──────── SUPPLIED PASSAGE ────────
Limitations and Practical Nuances

  • Complexity and learning curve: Chat templates use Jinja, a mini-programming language. Writing and debugging Jinja templates can be tricky compared to plain prompts. Beginners might find it confusing at first.
  • Debugging difficulty: Since the template auto-formats the prompt, it can be hard to see exactly what text is sent to the model. You often need to print out tokenizer.chat_template.format(...) or check the tokenized input to debug mistakes.
  • Prompt injection risk: If the user’s message includes something that looks like template syntax or special roles, it might break the format or confuse the model. For example, if a user message accidentally contains “Assistant:” on a new line, the template might mis-align roles. You should sanitize user input or carefully design the template to avoid this.
  • Model-specific formatting: Different models expect different prompt styles. A chat template built for SmolLM3 won’t necessarily work for another model (e.g. LLaMA or GPT). You must use the template that matches the model’s training. Transformers provides many built-in templates for popular models, but if you mix and match, you may get bad results.
  • Token limit still applies: Chat templates help structure input, but they do not increase the model’s context length. If the conversation gets too long, you still must truncate or summarize parts of it. Templates don’t magically remember beyond the max tokens.
  • Pipeline dependencies: Some high-level functions (like certain pipelines) assume the presence of a chat template for chat models. If a model doesn’t have one, you might get errors or have to manually manage prompts.
  • Localization and flexibility: The template’s language (e.g. “User:”, “Assistant:”) is usually in English. For other languages or special applications, you might need to customize the template text. This adds extra work.
  • Behavior hidden in template: Since part of the conversation (like the system message) can be hidden in the template, it might not be obvious to end-users how the model is being instructed. Developers should document or reveal these instructions as needed.

In summary, chat templates greatly simplify formatting, but you must still handle safety (e.g. sanitize inputs), manage long conversations, and ensure the template itself is correct for your use case.

end note

Best Practices and Troubleshooting Tips

  • Always check the default template: After loading a tokenizer for a chat model, print out tokenizer.chat_template or examine it to understand how it works. This helps you know what instructions and format are being used.
──────── DATA RECORDS ────────
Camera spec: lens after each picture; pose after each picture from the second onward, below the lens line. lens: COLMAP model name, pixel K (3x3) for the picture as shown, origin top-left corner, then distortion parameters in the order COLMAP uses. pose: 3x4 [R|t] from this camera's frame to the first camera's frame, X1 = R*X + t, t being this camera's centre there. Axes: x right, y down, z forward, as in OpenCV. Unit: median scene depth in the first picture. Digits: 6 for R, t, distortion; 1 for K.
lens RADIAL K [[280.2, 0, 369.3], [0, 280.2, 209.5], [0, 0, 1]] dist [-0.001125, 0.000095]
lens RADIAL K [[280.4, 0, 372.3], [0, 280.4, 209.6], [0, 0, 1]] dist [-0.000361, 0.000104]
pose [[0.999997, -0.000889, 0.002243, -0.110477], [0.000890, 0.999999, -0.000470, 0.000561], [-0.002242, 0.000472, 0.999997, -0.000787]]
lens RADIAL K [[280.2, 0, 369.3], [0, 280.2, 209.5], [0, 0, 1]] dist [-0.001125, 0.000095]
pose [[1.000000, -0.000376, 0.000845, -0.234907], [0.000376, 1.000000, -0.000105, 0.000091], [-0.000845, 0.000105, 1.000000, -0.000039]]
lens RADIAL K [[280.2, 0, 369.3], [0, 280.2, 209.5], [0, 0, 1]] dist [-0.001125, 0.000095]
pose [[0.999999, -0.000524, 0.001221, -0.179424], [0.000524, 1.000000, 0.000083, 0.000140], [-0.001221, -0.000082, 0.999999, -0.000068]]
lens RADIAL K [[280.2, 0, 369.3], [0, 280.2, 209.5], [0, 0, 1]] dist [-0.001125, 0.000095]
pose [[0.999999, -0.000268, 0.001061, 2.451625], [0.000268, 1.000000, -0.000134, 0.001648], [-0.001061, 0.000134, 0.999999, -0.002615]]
────────
EXERCISES TO COMPLETE »
(A) Translate this sentence from the chat-template notes into Spanish: "Chat templates help structure input, but they do not increase the model’s context length."
(B) From the chat-template notes, set down the passage word for word, starting at the words "Limitations and Practical" and stopping after "to avoid this.".

EXERCISE RESULTS »
(A) Las plantillas de chat ayudan a estructurar la entrada, pero no aumentan la longitud de contexto del modelo.

(B)
Limitations and Practical Nuances

  • Complexity and learning curve: Chat templates use Jinja, a mini-programming language. Writing and debugging Jinja templates can be tricky compared to plain prompts. Beginners might find it confusing at first.
  • Debugging difficulty: Since the template auto-formats the prompt, it can be hard to see exactly what text is sent to the model. You often need to print out tokenizer.chat_template.format(...) or check the tokenized input to debug mistakes.
  • Prompt injection risk: If the user’s message includes something that looks like template syntax or special roles, it might break the format or confuse the model. For example, if a user message accidentally contains “Assistant:” on a new line, the template might mis-align roles. You should sanitize user input or carefully design the template to avoid this.